Bipolar disorder, depression and schizophrenia are hurtful in ways other illnesses are not. If untreated, they can lead their patients into behaviors — violence, crime, risky sex — that can be damaging to entire families and communities for years.
Studies that show that African-Americans have difficulty getting the help they need when it comes to mental illness are so frustrating. Lauren Harrison reported on the dearth of mental health care in the Black community on Long Island for Newsday:
African-Americans' access to mental health care can be affected by lack of financial resources, and their approach to such care is influenced by deep historical underpinnings, including stigma, suspicion of medical professionals and reliance on religion, experts say.
According to the 2011 survey, about 16 percent of people enrolled in mental health treatment in Suffolk County were African-American, compared with 66.1 percent who were white. In Nassau, 23.2 percent of those enrolled in mental health treatment were African-American, compared with 58.7 percent who were white.
Outside of Long Island, the Black mental-health woes are not any better.
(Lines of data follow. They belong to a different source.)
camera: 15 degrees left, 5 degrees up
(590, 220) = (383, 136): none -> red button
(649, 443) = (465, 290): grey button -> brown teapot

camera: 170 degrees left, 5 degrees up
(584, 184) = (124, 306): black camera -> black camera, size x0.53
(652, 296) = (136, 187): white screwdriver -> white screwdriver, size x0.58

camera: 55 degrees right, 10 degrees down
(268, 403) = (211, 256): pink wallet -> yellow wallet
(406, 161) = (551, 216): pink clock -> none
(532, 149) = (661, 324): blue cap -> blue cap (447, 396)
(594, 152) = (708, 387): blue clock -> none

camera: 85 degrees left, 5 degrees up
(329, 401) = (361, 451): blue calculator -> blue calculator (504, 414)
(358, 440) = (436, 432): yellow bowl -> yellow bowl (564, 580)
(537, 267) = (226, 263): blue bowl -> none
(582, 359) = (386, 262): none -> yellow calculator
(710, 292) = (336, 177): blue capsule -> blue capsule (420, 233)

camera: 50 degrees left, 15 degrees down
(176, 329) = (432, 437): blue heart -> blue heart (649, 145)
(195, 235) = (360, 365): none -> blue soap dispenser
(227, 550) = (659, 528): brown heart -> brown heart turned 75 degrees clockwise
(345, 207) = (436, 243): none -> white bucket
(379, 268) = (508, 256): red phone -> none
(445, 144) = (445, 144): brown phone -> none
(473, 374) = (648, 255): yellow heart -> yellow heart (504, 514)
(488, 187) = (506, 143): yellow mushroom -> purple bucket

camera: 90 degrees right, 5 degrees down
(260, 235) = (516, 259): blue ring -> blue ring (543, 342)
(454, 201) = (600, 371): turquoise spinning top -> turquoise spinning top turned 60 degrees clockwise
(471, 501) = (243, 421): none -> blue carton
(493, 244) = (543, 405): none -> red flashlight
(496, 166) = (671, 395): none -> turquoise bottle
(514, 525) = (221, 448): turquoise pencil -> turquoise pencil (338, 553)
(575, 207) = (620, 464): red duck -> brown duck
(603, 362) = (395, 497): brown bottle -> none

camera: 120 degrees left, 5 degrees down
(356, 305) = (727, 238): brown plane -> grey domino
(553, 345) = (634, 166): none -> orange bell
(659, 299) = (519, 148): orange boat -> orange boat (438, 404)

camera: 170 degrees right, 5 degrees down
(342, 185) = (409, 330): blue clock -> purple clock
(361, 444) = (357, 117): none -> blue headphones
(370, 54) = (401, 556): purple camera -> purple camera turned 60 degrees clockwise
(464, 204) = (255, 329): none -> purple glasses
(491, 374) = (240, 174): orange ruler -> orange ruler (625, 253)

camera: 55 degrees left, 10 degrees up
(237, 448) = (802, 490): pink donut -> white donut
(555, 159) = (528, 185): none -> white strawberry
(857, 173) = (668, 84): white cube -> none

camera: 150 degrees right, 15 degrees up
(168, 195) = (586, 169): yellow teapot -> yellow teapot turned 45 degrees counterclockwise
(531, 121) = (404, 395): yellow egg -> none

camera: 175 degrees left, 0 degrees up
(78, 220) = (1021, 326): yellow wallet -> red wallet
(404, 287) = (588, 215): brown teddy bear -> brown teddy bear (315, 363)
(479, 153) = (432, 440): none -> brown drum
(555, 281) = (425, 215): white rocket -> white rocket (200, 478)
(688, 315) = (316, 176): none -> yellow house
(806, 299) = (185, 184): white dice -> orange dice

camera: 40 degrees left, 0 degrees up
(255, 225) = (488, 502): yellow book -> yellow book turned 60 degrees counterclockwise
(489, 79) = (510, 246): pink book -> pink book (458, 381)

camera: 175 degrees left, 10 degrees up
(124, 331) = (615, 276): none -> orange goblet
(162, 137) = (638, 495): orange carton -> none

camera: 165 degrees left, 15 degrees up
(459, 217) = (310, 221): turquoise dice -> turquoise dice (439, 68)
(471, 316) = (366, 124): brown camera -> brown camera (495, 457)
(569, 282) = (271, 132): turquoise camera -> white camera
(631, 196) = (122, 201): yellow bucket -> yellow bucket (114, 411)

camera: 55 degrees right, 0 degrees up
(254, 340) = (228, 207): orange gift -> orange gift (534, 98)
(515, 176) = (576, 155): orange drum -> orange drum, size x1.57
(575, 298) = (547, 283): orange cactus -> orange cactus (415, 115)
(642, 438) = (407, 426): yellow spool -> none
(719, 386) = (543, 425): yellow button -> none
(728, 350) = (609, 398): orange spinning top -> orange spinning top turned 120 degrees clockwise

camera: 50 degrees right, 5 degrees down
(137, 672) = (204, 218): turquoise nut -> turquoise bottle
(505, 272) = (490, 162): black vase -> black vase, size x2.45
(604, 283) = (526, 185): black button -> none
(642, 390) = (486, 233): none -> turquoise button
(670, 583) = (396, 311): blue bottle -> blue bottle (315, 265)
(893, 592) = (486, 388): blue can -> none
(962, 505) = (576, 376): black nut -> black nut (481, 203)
According to the National Alliance on Mental Illness [PDF], disproportionately large Black populations in prisons and among the homeless are two major areas where mental illness thrives, and suicide rates among children aged 10 to 14 increased much faster for Blacks than whites over the past 15 years.
In short, mental illness is being allowed to run rampant in the Black community the way it isn’t in other communities in America. That has to change. Considering how things like mental illness and depression are linked with issues like crime and STDs, until we seriously attack mental illness, we’re also not seriously attacking several other issues.